### Written task
Copy every line of the data below word for word, keeping each line as it appears.

### Raw data
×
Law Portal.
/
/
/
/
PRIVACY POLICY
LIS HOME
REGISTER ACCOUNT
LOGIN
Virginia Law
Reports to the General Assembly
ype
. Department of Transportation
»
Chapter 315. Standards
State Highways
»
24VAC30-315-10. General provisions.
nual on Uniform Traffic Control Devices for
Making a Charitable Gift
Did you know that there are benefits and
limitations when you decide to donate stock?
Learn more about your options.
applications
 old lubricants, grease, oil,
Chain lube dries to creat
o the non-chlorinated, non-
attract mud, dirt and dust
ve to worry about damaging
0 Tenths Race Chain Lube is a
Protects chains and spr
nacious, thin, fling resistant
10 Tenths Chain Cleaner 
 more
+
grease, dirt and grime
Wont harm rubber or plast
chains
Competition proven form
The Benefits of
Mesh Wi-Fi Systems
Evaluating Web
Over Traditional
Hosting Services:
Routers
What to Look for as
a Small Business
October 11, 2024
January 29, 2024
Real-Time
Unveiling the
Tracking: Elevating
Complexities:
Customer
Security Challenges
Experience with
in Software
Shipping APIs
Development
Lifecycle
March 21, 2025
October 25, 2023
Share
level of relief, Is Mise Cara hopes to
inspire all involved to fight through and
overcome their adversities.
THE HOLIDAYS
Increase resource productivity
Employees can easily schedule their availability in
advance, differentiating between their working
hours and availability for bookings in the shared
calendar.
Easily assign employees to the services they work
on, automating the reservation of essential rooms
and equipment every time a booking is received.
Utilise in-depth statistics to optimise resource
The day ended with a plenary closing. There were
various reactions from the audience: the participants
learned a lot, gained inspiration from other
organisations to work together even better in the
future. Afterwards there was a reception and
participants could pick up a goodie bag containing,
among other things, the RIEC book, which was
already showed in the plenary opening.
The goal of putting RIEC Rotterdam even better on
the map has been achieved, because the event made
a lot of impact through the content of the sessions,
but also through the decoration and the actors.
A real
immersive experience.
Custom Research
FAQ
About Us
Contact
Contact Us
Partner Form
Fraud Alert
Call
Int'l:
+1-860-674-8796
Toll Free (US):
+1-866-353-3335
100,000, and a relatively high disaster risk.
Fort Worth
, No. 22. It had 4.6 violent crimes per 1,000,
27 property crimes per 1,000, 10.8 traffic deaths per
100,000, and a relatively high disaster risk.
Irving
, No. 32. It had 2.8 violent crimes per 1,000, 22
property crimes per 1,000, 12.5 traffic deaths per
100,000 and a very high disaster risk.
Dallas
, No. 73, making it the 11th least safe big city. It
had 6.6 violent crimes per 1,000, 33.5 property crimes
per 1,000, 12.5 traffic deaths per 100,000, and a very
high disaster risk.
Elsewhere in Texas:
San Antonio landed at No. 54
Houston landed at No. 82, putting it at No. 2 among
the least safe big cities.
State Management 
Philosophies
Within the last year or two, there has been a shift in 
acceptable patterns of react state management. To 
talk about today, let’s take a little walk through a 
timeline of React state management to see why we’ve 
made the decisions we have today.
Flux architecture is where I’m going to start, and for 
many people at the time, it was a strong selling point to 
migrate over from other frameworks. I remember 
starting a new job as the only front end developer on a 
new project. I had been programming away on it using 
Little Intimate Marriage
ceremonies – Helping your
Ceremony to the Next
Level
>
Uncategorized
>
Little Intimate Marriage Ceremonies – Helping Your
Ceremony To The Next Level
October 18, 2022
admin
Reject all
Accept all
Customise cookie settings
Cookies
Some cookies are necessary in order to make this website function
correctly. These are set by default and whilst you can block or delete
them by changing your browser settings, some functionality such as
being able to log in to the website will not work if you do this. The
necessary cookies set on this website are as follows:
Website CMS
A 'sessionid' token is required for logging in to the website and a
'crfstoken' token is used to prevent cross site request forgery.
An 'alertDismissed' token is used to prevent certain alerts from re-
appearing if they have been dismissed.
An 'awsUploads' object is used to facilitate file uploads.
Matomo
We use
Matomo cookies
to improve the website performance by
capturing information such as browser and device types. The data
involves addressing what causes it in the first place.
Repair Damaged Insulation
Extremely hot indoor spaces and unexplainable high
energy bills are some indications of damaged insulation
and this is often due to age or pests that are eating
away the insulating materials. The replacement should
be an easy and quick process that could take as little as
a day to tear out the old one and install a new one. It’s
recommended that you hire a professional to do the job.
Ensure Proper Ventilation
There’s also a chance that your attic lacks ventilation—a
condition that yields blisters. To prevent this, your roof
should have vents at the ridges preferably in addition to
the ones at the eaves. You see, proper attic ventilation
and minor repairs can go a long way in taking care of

### Solution to this problem
×
Law Portal.
/
/
/
/
PRIVACY POLICY
LIS HOME
REGISTER ACCOUNT
LOGIN
Virginia Law
Reports to the General Assembly
ype
. Department of Transportation
»
Chapter 315. Standards
State Highways
»
24VAC30-315-10. General provisions.
nual on Uniform Traffic Control Devices for
Making a Charitable Gift
Did you know that there are benefits and
limitations when you decide to donate stock?
Learn more about your options.
applications
 old lubricants, grease, oil,
Chain lube dries to creat
o the non-chlorinated, non-
attract mud, dirt and dust
ve to worry about damaging
0 Tenths Race Chain Lube is a
Protects chains and spr
nacious, thin, fling resistant
10 Tenths Chain Cleaner 
 more
+
grease, dirt and grime
Wont harm rubber or plast
chains
Competition proven form
The Benefits of
Mesh Wi-Fi Systems
Evaluating Web
Over Traditional
Hosting Services:
Routers
What to Look for as
a Small Business
October 11, 2024
January 29, 2024
Real-Time
Unveiling the
Tracking: Elevating
Complexities:
Customer
Security Challenges
Experience with
in Software
Shipping APIs
Development
Lifecycle
March 21, 2025
October 25, 2023
Share
level of relief, Is Mise Cara hopes to
inspire all involved to fight through and
overcome their adversities.
THE HOLIDAYS
Increase resource productivity
Employees can easily schedule their availability in
advance, differentiating between their working
hours and availability for bookings in the shared
calendar.
Easily assign employees to the services they work
on, automating the reservation of essential rooms
and equipment every time a booking is received.
Utilise in-depth statistics to optimise resource
The day ended with a plenary closing. There were
various reactions from the audience: the participants
learned a lot, gained inspiration from other
organisations to work together even better in the
future. Afterwards there was a reception and
participants could pick up a goodie bag containing,
among other things, the RIEC book, which was
already showed in the plenary opening.
The goal of putting RIEC Rotterdam even better on
the map has been achieved, because the event made
a lot of impact through the content of the sessions,
but also through the decoration and the actors.
A real
immersive experience.
Custom Research
FAQ
About Us
Contact
Contact Us
Partner Form
Fraud Alert
Call
Int'l:
+1-860-674-8796
Toll Free (US):
+1-866-353-3335
100,000, and a relatively high disaster risk.
Fort Worth
, No. 22. It had 4.6 violent crimes per 1,000,
27 property crimes per 1,000, 10.8 traffic deaths per
100,000, and a relatively high disaster risk.
Irving
, No. 32. It had 2.8 violent crimes per 1,000, 22
property crimes per 1,000, 12.5 traffic deaths per
100,000 and a very high disaster risk.
Dallas
, No. 73, making it the 11th least safe big city. It
had 6.6 violent crimes per 1,000, 33.5 property crimes
per 1,000, 12.5 traffic deaths per 100,000, and a very
high disaster risk.
Elsewhere in Texas:
San Antonio landed at No. 54
Houston landed at No. 82, putting it at No. 2 among
the least safe big cities.
State Management 
Philosophies
Within the last year or two, there has been a shift in 
acceptable patterns of react state management. To 
talk about today, let’s take a little walk through a 
timeline of React state management to see why we’ve 
made the decisions we have today.
Flux architecture is where I’m going to start, and for 
many people at the time, it was a strong selling point to 
migrate over from other frameworks. I remember 
starting a new job as the only front end developer on a 
new project. I had been programming away on it using 
Little Intimate Marriage
ceremonies – Helping your
Ceremony to the Next
Level
>
Uncategorized
>
Little Intimate Marriage Ceremonies – Helping Your
Ceremony To The Next Level
October 18, 2022
admin
Reject all
Accept all
Customise cookie settings
Cookies
Some cookies are necessary in order to make this website function
correctly. These are set by default and whilst you can block or delete
them by changing your browser settings, some functionality such as
being able to log in to the website will not work if you do this. The
necessary cookies set on this website are as follows:
Website CMS
A 'sessionid' token is required for logging in to the website and a
'crfstoken' token is used to prevent cross site request forgery.
An 'alertDismissed' token is used to prevent certain alerts from re-
appearing if they have been dismissed.
An 'awsUploads' object is used to facilitate file uploads.
Matomo
We use
Matomo cookies
to improve the website performance by
capturing information such as browser and device types. The data
involves addressing what causes it in the first place.
Repair Damaged Insulation
Extremely hot indoor spaces and unexplainable high
energy bills are some indications of damaged insulation
and this is often due to age or pests that are eating
away the insulating materials. The replacement should
be an easy and quick process that could take as little as
a day to tear out the old one and install a new one. It’s
recommended that you hire a professional to do the job.
Ensure Proper Ventilation
There’s also a chance that your attic lacks ventilation—a
condition that yields blisters. To prevent this, your roof
should have vents at the ridges preferably in addition to
the ones at the eaves. You see, proper attic ventilation
and minor repairs can go a long way in taking care of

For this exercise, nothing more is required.